A terrible kind of aging out in an even more terrible system.

I’m just folding up the note as my mind races through various possibilities, each worse than the last, when all of a sudden…

There’s a noise behind me. A sudden exhale of breath.

I don’t have to turn around to know I’ve been caught.

A male voice booms out: “Crikey, what the hell are you doing?”

I KNOW IT’S Charlie before I turn around, given the Aussie accent. My heart is pounding, my palms sweating. I can’t figure out how to slip Lea’s message in my pocket without drawing attention to it, so I tuck it under my hip, then cover the motion by picking up the drawer and slowly twisting around.

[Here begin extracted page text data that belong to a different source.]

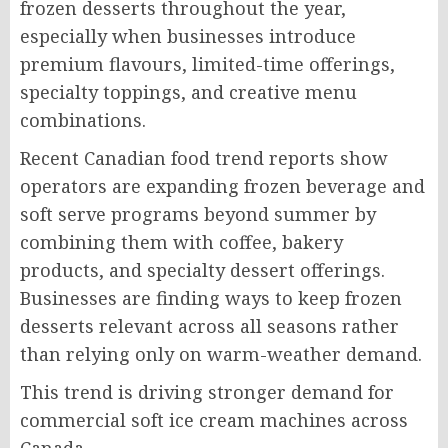
frozen desserts throughout the year,
especially when businesses introduce
premium flavours, limited-time offerings,
specialty toppings, and creative menu
combinations.
Recent Canadian food trend reports show
operators are expanding frozen beverage and
soft serve programs beyond summer by
combining them with coffee, bakery
products, and specialty dessert offerings.
Businesses are finding ways to keep frozen
desserts relevant across all seasons rather
than relying only on warm-weather demand.
This trend is driving stronger demand for
commercial soft ice cream machines across
Canada.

No point in denying I’ve dismantled the nightstand, so how to excuse my behavior? Charlie is an engineer. What might grab his attention?

It comes to me immediately. “I think I broke it.”

“What?” He strides into the room, movements impatient. He’s shed the blue raincoat he’d been wearing earlier as well as his shoes. But his shaggy salt-and-pepper hair is still wet, and his worn white T-shirt and ripped cargo shorts are soaked through in blotches. There’s no way to stay dry in this kind of weather.

“The nightstand.” I hold up the empty drawer awkwardly. “I noticed the drawers had crumbs inside. I removed them so I could dump them out. But now… I can’t get the drawers back in.”

Charlie squats down beside me, taking the lower drawer from my hands and turning it around in his. He smells of wind and rain, with a top note of WD-40. He’s clearly been busy with a million projects before coming to fetch me, his fingernails grease stained and bits of grass stuck to his hairy legs.

He scowls while studying the drawer. Then, his face just inches from my own, he turns and scowls harder at me.

“There’s feathers in your hair, Frankie girl.”

“There’s sand in your beard, Charlie dude.”

That distracts him long enough to run one hand through the scraggly gray strands. Sure enough, fine particles rain down.

“Hey, I just cleaned this room! Including under the bed. Do you know all the dust and cobwebs and, and, feathers that had accumulated under there? I don’t know who’s been cleaning this place, but it wasn’t Mary Poppins.”

Charlie’s gray eyes widen; he’s taken aback by my tirade. I send up a silent prayer that it wasn’t Trudy or Ann I just threw under the bus. That’s the problem with lying—you don’t have time to think it through.

“Just saying, you’re molting around the edges. No need to have a whinge.”

“I don’t know what that means.”

He shakes his head, more sand and water scattering. I bare my teeth at him, ready to go on the offensive on behalf of the room I hardly cleaned but am now fully committed to protecting.